**Trecho do documento**:
Familiares e amigos valorizam legado do cartunista Jaguar: ‘Talento extraordinário’
Ex-colunista do O DIA, Sérgio de Magalhães Gomes Jaguaribe morreu, aos 93 anos, após ficar três semanas internado com pneumonia; velório acontece nesta segunda-feira (25)
Familiares e amigos se despedem, na tarde desta segunda-feira (25), do cartunista Jaguar, uma das figuras mais emblemáticas do humor gráfico nacional. Ex-colunista do O DIA, Sérgio de Magalhães Gomes Jaguaribe, de 93 anos, morreu depois de três semanas internado por uma pneumonia. O velório ocorre na capela celestial do Crematório Memorial do Carmo, no Caju, na Zona Portuária.
O humorista Marcelo Madureira, que participou do ‘Casseta & Planeta’, da TV Globo, valorizou o legado do amigo, destacando sua criatividade para os desenhos e o uso da arte como resistência.
“Um amigo que, pra minha alegria, me ensinou muita coisa. Uma pessoa grandiosa, talento extraordinário. Se tivesse nascido nos Estados Unidos, era milionário, igual styler. Ele tem que ser sempre lembrado com alegria. É um privilégio o Brasil ter artistas como o Jaguar. Era incansável, trabalhou até o final da vida. E fazia isso muito bem. Ele combateu a ditadura usando como armas a coragem, a piada e o humor. Estava sempre desenhando. Eu tenho desenhos dele em papéis de embrulhar pão. São esses que eu guardo com muito carinho”, comentou.
O cartunista Chico Caruso, que trabalhou por mais de 40 anos no Jornal O Globo, valorizou os traços dos desenhos do colega. “O mais engraçado roteirista de humor brasileiro. Um companheiro sensacional. É uma perda inestimável. Ele expressava o que ele era e o desenho mostrava isso. Não tem como a gente não rir dos desenhos do Jaguar. Sempre muito divertido. Foi uma pessoa maravilhosa e um artista inigualável. Era um grande jornalista e desenhava como ninguém”, disse.
Ainda durante a cerimônia, o chargista Renato Aroeira comentou que o cartunista gostaria de uma despedida em tom leve. Além disso, ressaltou o legado do amigo para o jornalismo.
“Para começar, ele deixa de legado um velório sui generis. O pessoal está ali dentro contando piadas sobre o Jaguar. Isso por exigência dele, porque ele não queria ‘chororô’ de forma nenhuma. Deixou isso bem explícito”, pontuou.

**Dados armazenados**:
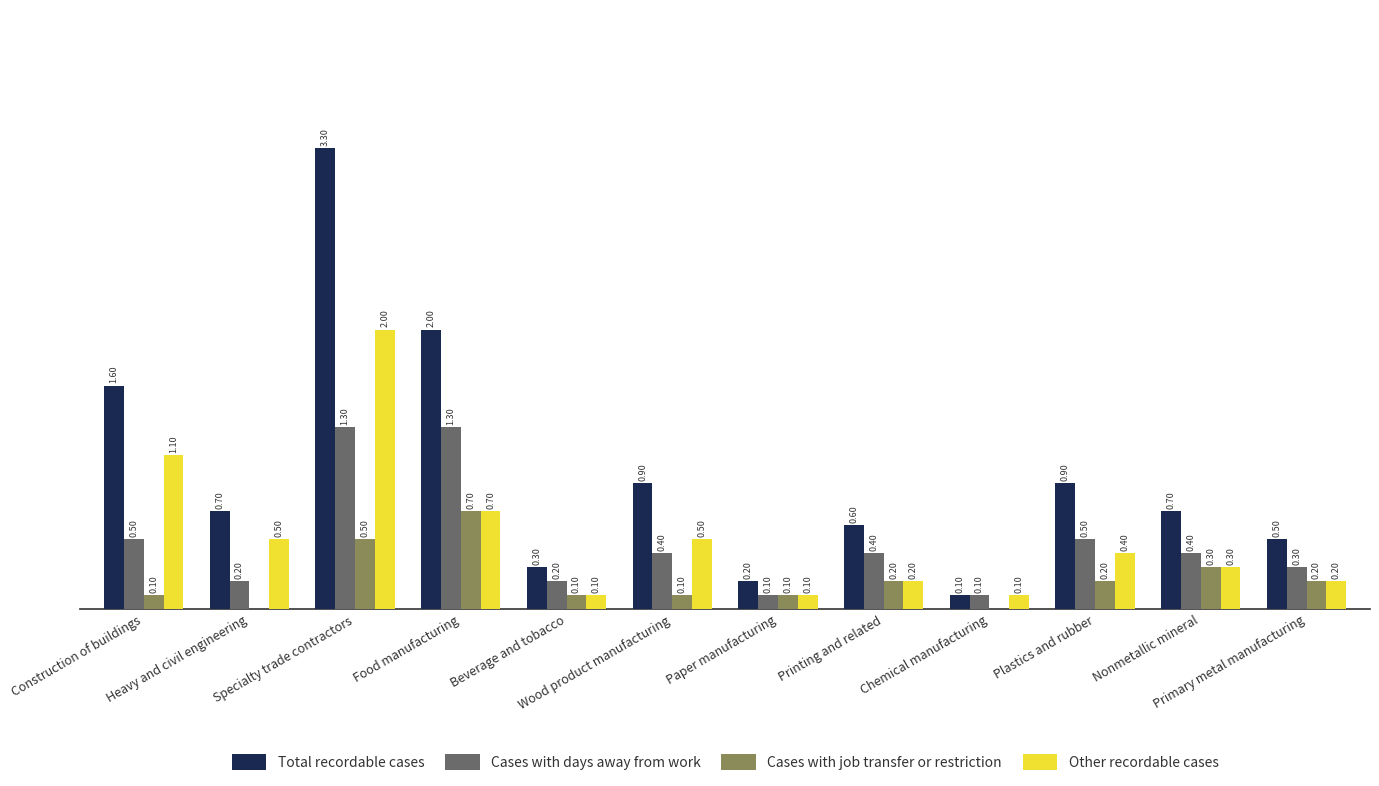

Which series has the largest total across all categories?

Total recordable cases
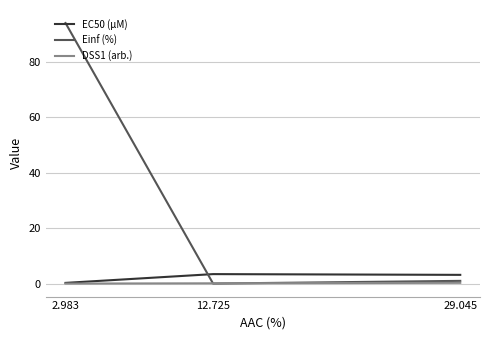

Which series has the largest total across all categories?

Einf (%)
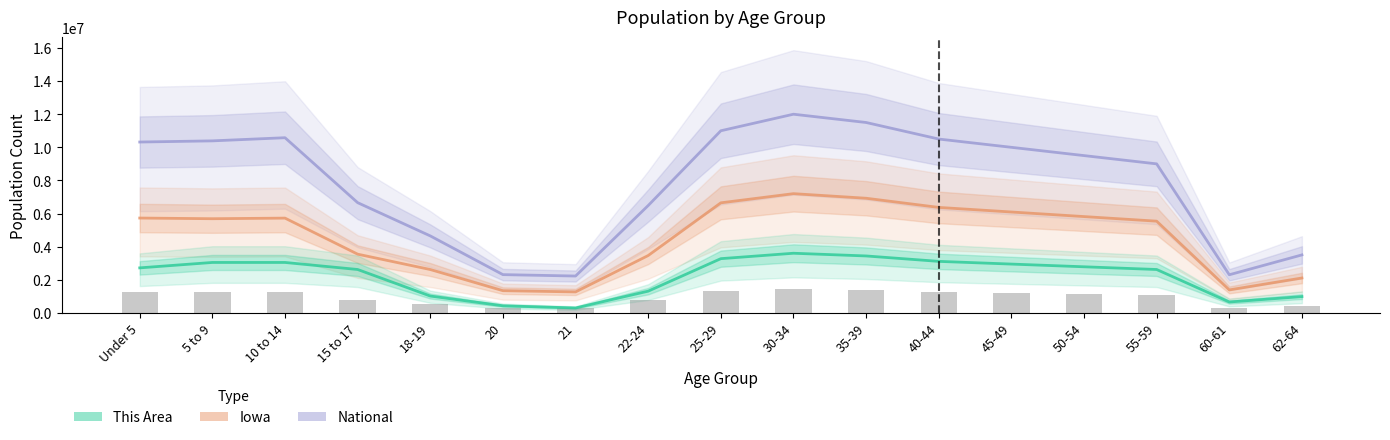

Which series has the largest total across all categories?

National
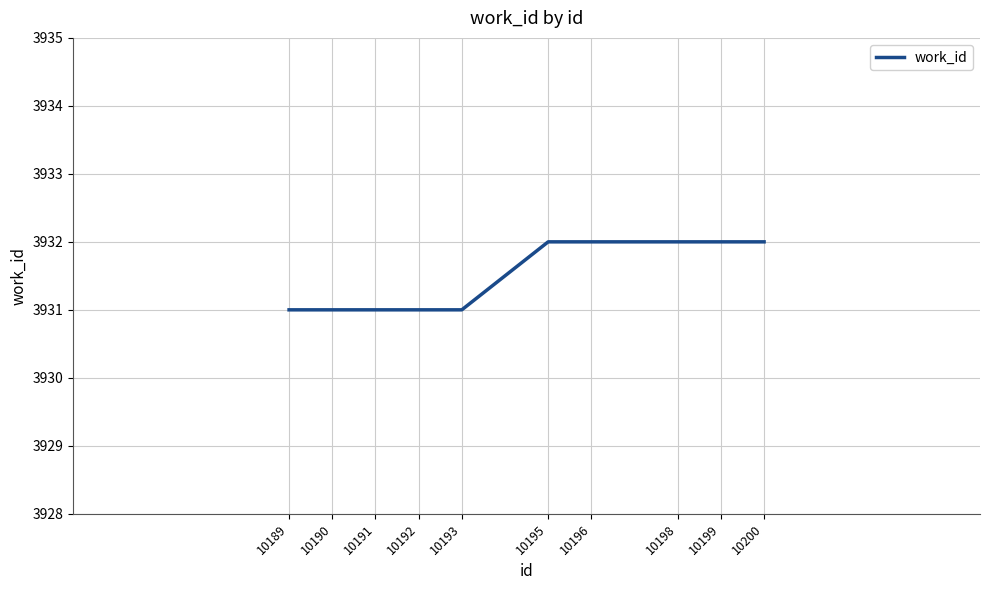

The chart shows a value of 6893 at 10200. True or false?

False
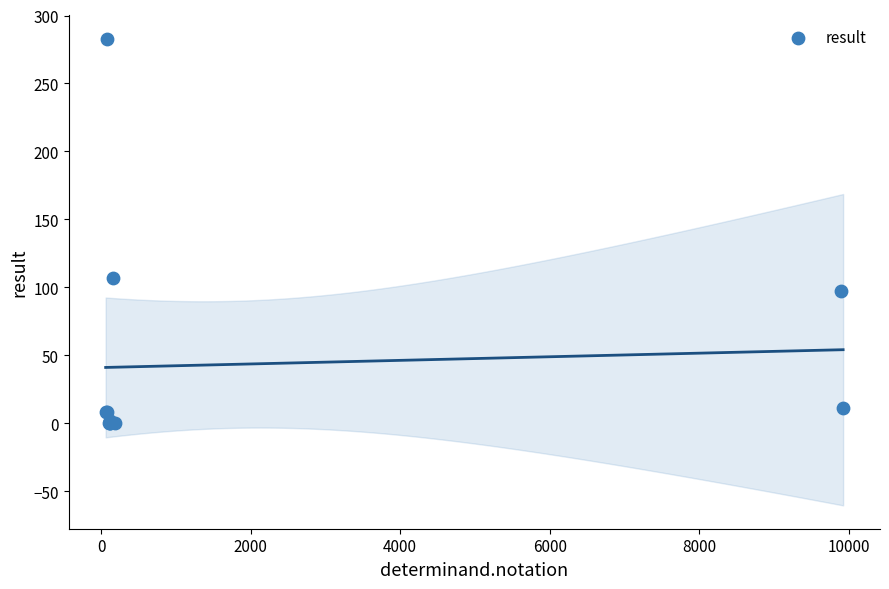

What Y value in the scatter plot is closest to 141?

107.0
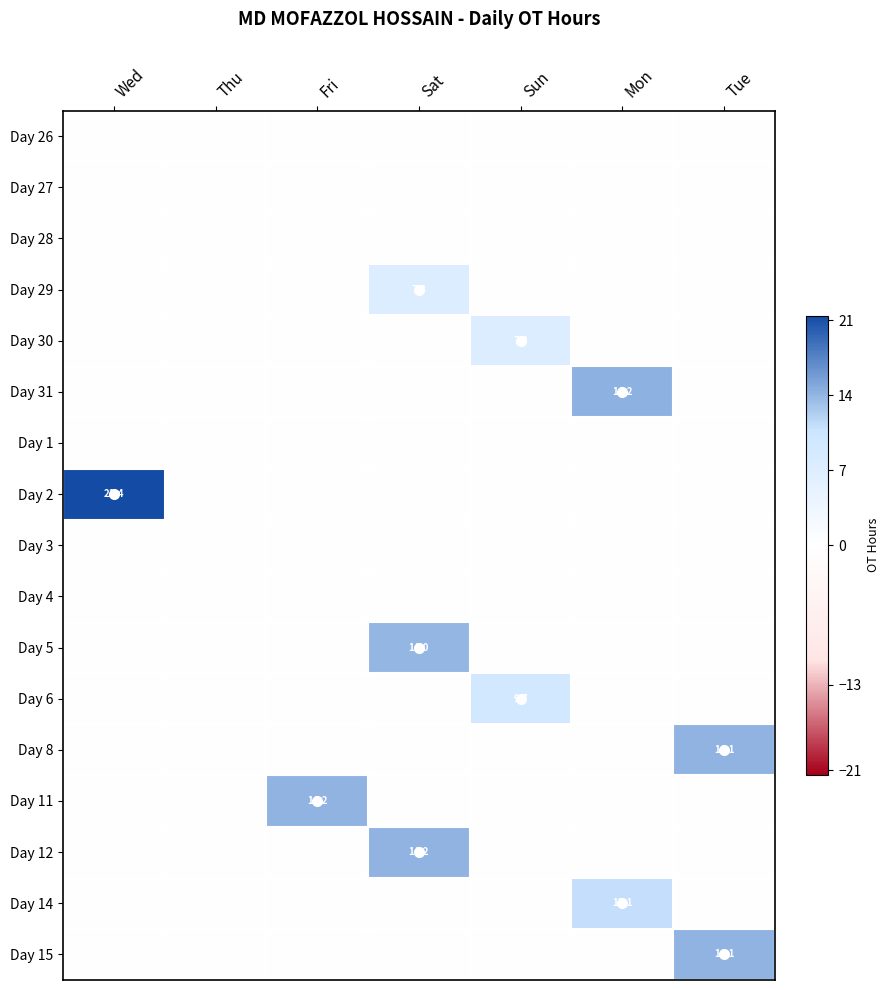

The value of Day 6 at Mon is -0.2. True or false?

False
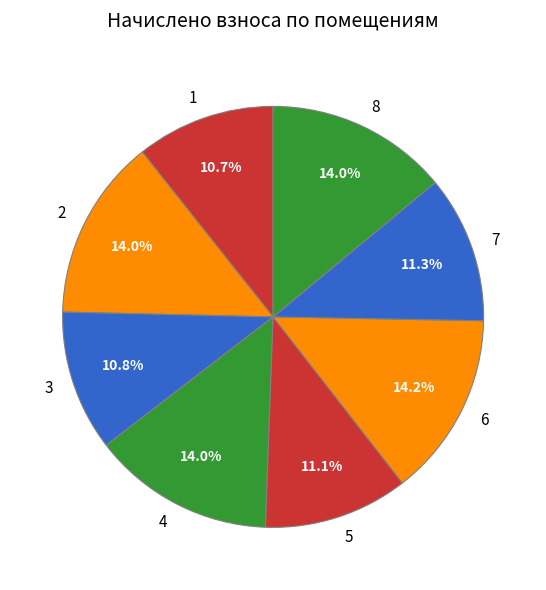

Combined, what portion of the pie is 4 and 6?

28.2%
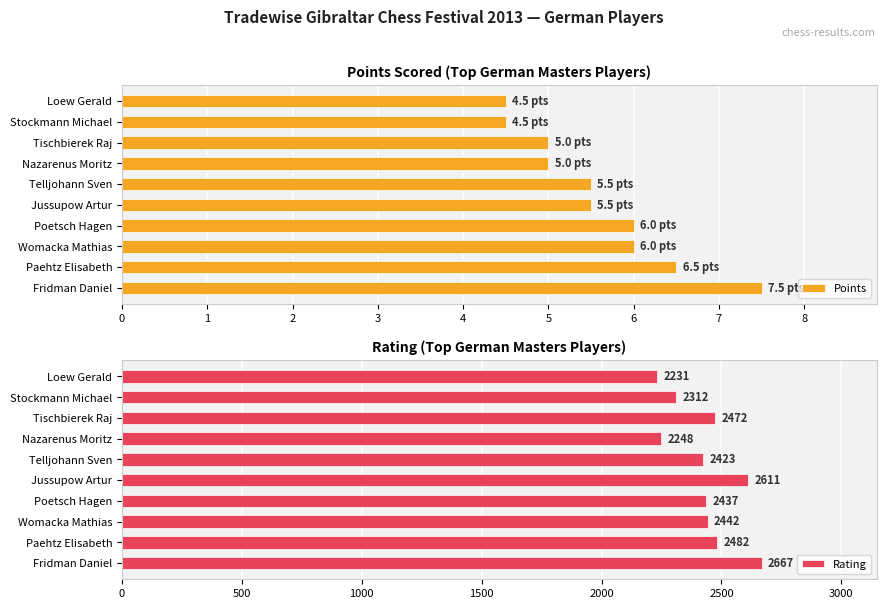

What is the difference between the Points values at Tischbierek Raj and Jussupow Artur?

0.5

**Enunciado 1**: Reproduza, da listagem, o trecho que vai da linha que contém "The chart shows" até o fim da listagem, incluindo as duas pontas e deixando as imagens de fora.
**Enunciado 2**: Prossiga com a reportagem sobre o velório do cartunista Jaguar a partir do ponto em que ela termina.
A listagem não tem nenhuma relação com a reportagem sobre o cartunista Jaguar.

**Resposta 1**:
The chart shows a value of 6893 at 10200. True or false?

False

What Y value in the scatter plot is closest to 141?

107.0

The value of Day 6 at Mon is -0.2. True or false?

False

Combined, what portion of the pie is 4 and 6?

28.2%

What is the difference between the Points values at Tischbierek Raj and Jussupow Artur?

0.5

**Resposta 2**:
“Ele é um dos inventores da nova linguagem do jornalismo. Ele e o pessoal do O Pasquim. Todo mundo conhece o Jaguar cartunista, mas ele também foi um editor excepcional de jornais, um mancheteiro de primeira linha… Basicamente, um dos maiores cartunistas que o Brasil já teve. Um desenhista de traço único, extremamente inimigo da estupidez e do autoritarismo. A burrice, quando alinhada ao autoritarismo, era uma coisa que ele abominava. As charges mostram isso. O Jaguar é de uma geração de humoristas cujo objetivo era fazer as piadas. É um privilégio ter convivido com ele por tantos anos”, concluiu.
O ator Stepan Nercessian contou que conheceu Jaguar há cerca de 50 anos e relembrou da juventude ao lado do cartunista. “São muitas lembranças boas. Muitos anos de conhecimento, tivemos a oportunidade de fazer algumas farras boas, tomar muito chope… Ele era duro na queda, ninguém derrubava ele não. Ele era muito forte e uma pessoa extremamente agradável. Até o mau humor dele era bem humorado. Deixa muitas saudades mesmo. Um artista genial. Conheci quando era garota, por volta dos 20 anos. Participei muito com ele no O Pasquim, fiz muitas fotonovelas que ele inventava e eu ia fazendo. Andamos bastante tempo juntos.”
O humorista Hubert, que também do ‘Casseta & Planeta’, conheceu o Jaguar ao começar a trabalhar no O Pasquim, aos 17 anos. O artista destacou que o companheiro foi uma inspiração tanto profissionalmente quanto pessoalmente, por causa da personalidade engraçada e irreverente.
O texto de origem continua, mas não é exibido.